Composting is why I have chickens, although I am not the perfect person to ask how to have a perfect compost pile, I can point out a few obvious do's and don'ts. Keep your compost pile on somewhat high ground, never have it sit in standing water. Attempt to get oxygen into the middle of the pile. Most people turn their compost piles with a pitch fork. There is a perfect Ratio of Nitrogen (manure) to Carbon (bedding) but I do not know it off hand. Should be easy to look up. The perfect ratio will lead to all the seeds of weeds being killed off with heat.
I use compost piles to feed chickens, they are full of bugs and others goodies chickens love to eat, but if you are going for a perfect compost the chickens might mess up that perfect temperature to kill the seeds of weeds in your compost.
Once the compost is completed (6 months) you can mix it in with your ground garden or you can fill up nursery pots and grow plants in that, or fill in raised beds with pure compost. When I went from growing trees in garden Soil to my own chicken compost I noticed that the trees rooted faster and started growing tall in the first year, in Garden soil they took a year to establish their roots before they started growing.
One benefit to have a compost pile, the Earth Worm population on my entire property exploded. even on the opposite side of the property from the compost.

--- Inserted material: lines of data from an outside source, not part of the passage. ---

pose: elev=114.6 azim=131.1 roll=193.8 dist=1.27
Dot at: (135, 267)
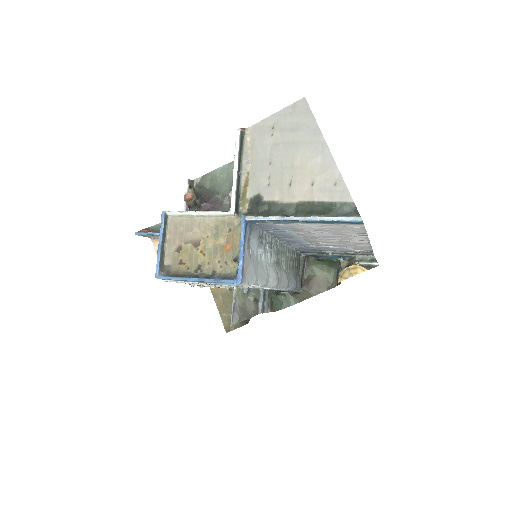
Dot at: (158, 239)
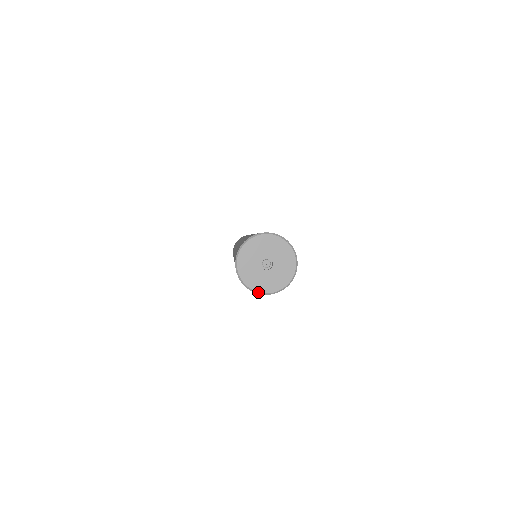
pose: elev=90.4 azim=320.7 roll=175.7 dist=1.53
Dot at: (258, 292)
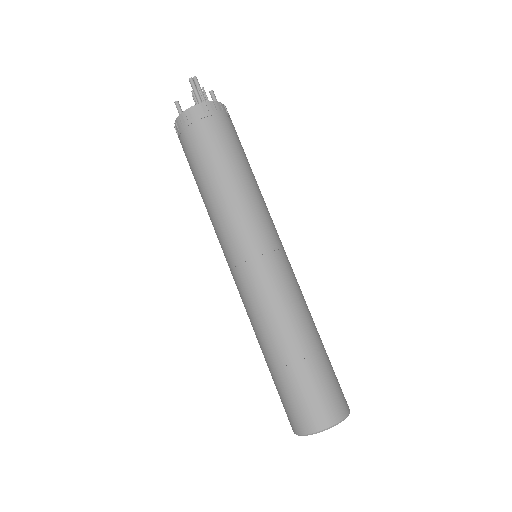
Dot at: occluded
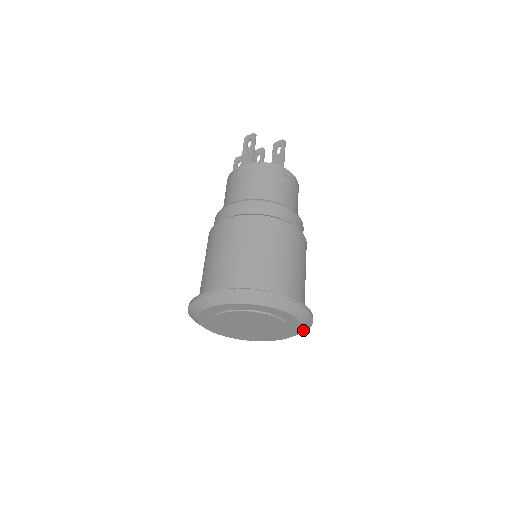
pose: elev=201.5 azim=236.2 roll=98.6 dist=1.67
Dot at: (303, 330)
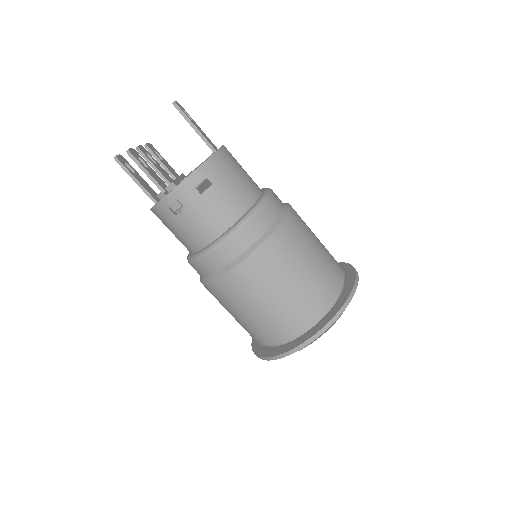
Dot at: occluded
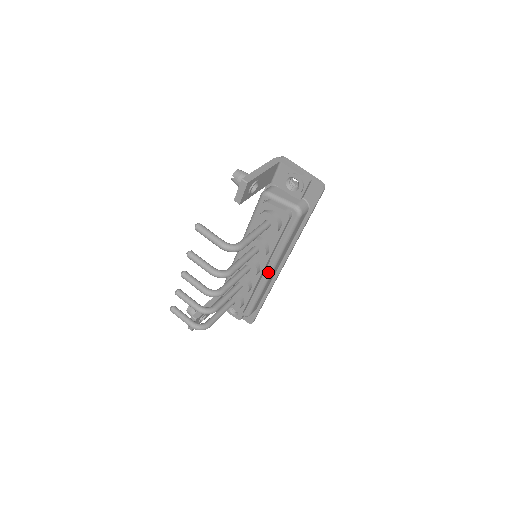
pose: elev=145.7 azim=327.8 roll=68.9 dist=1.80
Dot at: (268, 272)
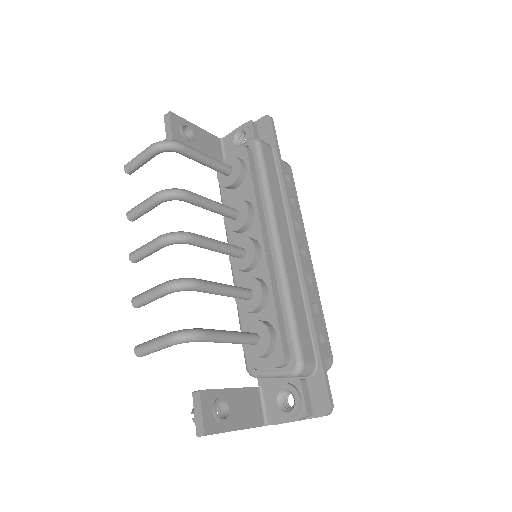
Dot at: (273, 244)
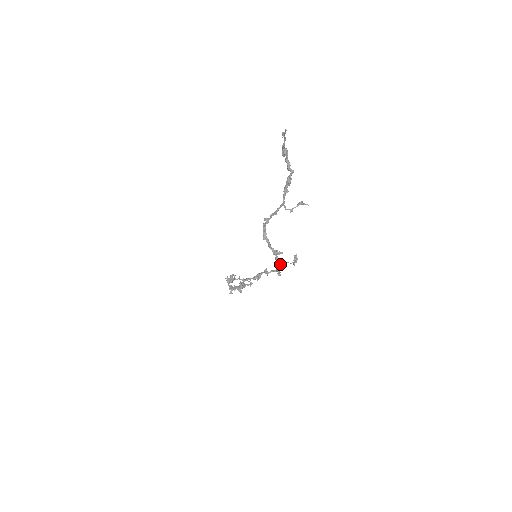
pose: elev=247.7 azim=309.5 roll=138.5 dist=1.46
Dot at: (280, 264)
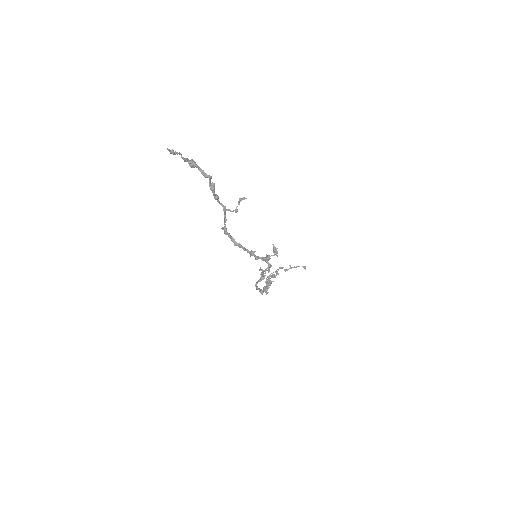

Worms seems to rapidly multiply in compost piles and move on to other places. My landscaping which never sees this compost started to look healthier just due to the boom in earth worm population. And of course some chickens will eat worms like crazy which leads to them eating less feed that you have to pay for.
Leghorns are the perfect breed for acting as a rototiller. Mine are beasts of burden in my composting operation.Chickens are not only great at producing manure for fertilization but they are also amazing little rototillers. I gather old junk rotting hay into piles and let them sit for a couple years and then I start breaking the piles up a bit which gets the attention of the chickens. Once they get started they will tear the pile apart eating the inch long beetle grubs out of it and at the same time breaking the old rotting hay into little short bits and pieces making it much easier to mix into soil.